• Exercise data:
*** Begin section ***

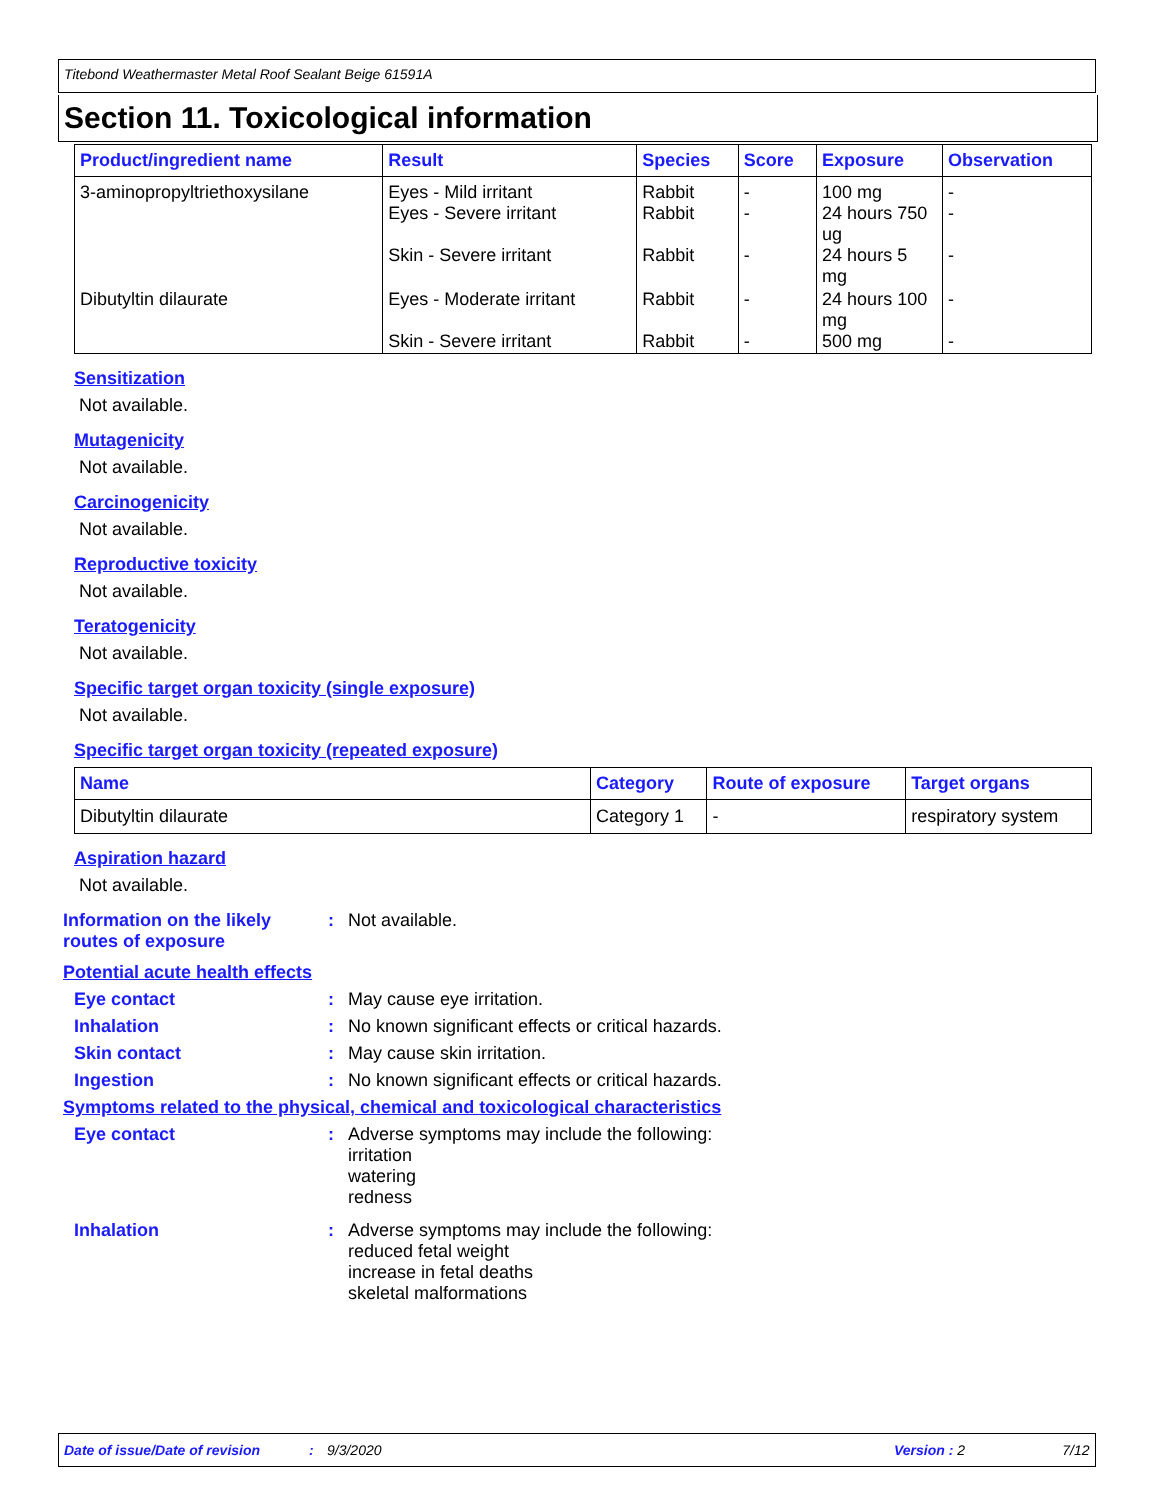Titebond Weathermaster Metal Roof Sealant Beige 61591A
Section 11. Toxicological information
| Product/ingredient name | Result | Species | Score | Exposure | Observation |
| --- | --- | --- | --- | --- | --- |
| 3-aminopropyltriethoxysilane | Eyes - Mild irritant Eyes - Severe irritant Skin - Severe irritant | Rabbit Rabbit Rabbit | - - - | 100 mg 24 hours 750 ug 24 hours 5 mg | - - - |
| Dibutyltin dilaurate | Eyes - Moderate irritant Skin - Severe irritant | Rabbit Rabbit | - - | 24 hours 100 mg 500 mg | - - |
Sensitization
Not available.
Mutagenicity
Not available.
Carcinogenicity
Not available.
Reproductive toxicity
Not available.
Teratogenicity
Not available.
Specific target organ toxicity (single exposure)
Not available.
Specific target organ toxicity (repeated exposure)
| Name | Category | Route of exposure | Target organs |
| --- | --- | --- | --- |
| Dibutyltin dilaurate | Category 1 | - | respiratory system |
Aspiration hazard
Not available.
Information on the likely routes of exposure
: Not available.
Potential acute health effects
Eye contact : May cause eye irritation.
Inhalation : No known significant effects or critical hazards.
Skin contact : May cause skin irritation.
Ingestion : No known significant effects or critical hazards.
Symptoms related to the physical, chemical and toxicological characteristics
Eye contact : Adverse symptoms may include the following:
irritation
watering
redness
Inhalation : Adverse symptoms may include the following:
reduced fetal weight
increase in fetal deaths
skeletal malformations
Date of issue/Date of revision: 9/3/2020 Version : 2 7/12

*** End section ***

• Work order: Restate the data word for word while omitting each picture.

• Answer to this exercise:
Titebond Weathermaster Metal Roof Sealant Beige 61591A
Section 11. Toxicological information
| Product/ingredient name | Result | Species | Score | Exposure | Observation |
| --- | --- | --- | --- | --- | --- |
| 3-aminopropyltriethoxysilane | Eyes - Mild irritant Eyes - Severe irritant Skin - Severe irritant | Rabbit Rabbit Rabbit | - - - | 100 mg 24 hours 750 ug 24 hours 5 mg | - - - |
| Dibutyltin dilaurate | Eyes - Moderate irritant Skin - Severe irritant | Rabbit Rabbit | - - | 24 hours 100 mg 500 mg | - - |
Sensitization
Not available.
Mutagenicity
Not available.
Carcinogenicity
Not available.
Reproductive toxicity
Not available.
Teratogenicity
Not available.
Specific target organ toxicity (single exposure)
Not available.
Specific target organ toxicity (repeated exposure)
| Name | Category | Route of exposure | Target organs |
| --- | --- | --- | --- |
| Dibutyltin dilaurate | Category 1 | - | respiratory system |
Aspiration hazard
Not available.
Information on the likely routes of exposure
: Not available.
Potential acute health effects
Eye contact : May cause eye irritation.
Inhalation : No known significant effects or critical hazards.
Skin contact : May cause skin irritation.
Ingestion : No known significant effects or critical hazards.
Symptoms related to the physical, chemical and toxicological characteristics
Eye contact : Adverse symptoms may include the following:
irritation
watering
redness
Inhalation : Adverse symptoms may include the following:
reduced fetal weight
increase in fetal deaths
skeletal malformations
Date of issue/Date of revision: 9/3/2020 Version : 2 7/12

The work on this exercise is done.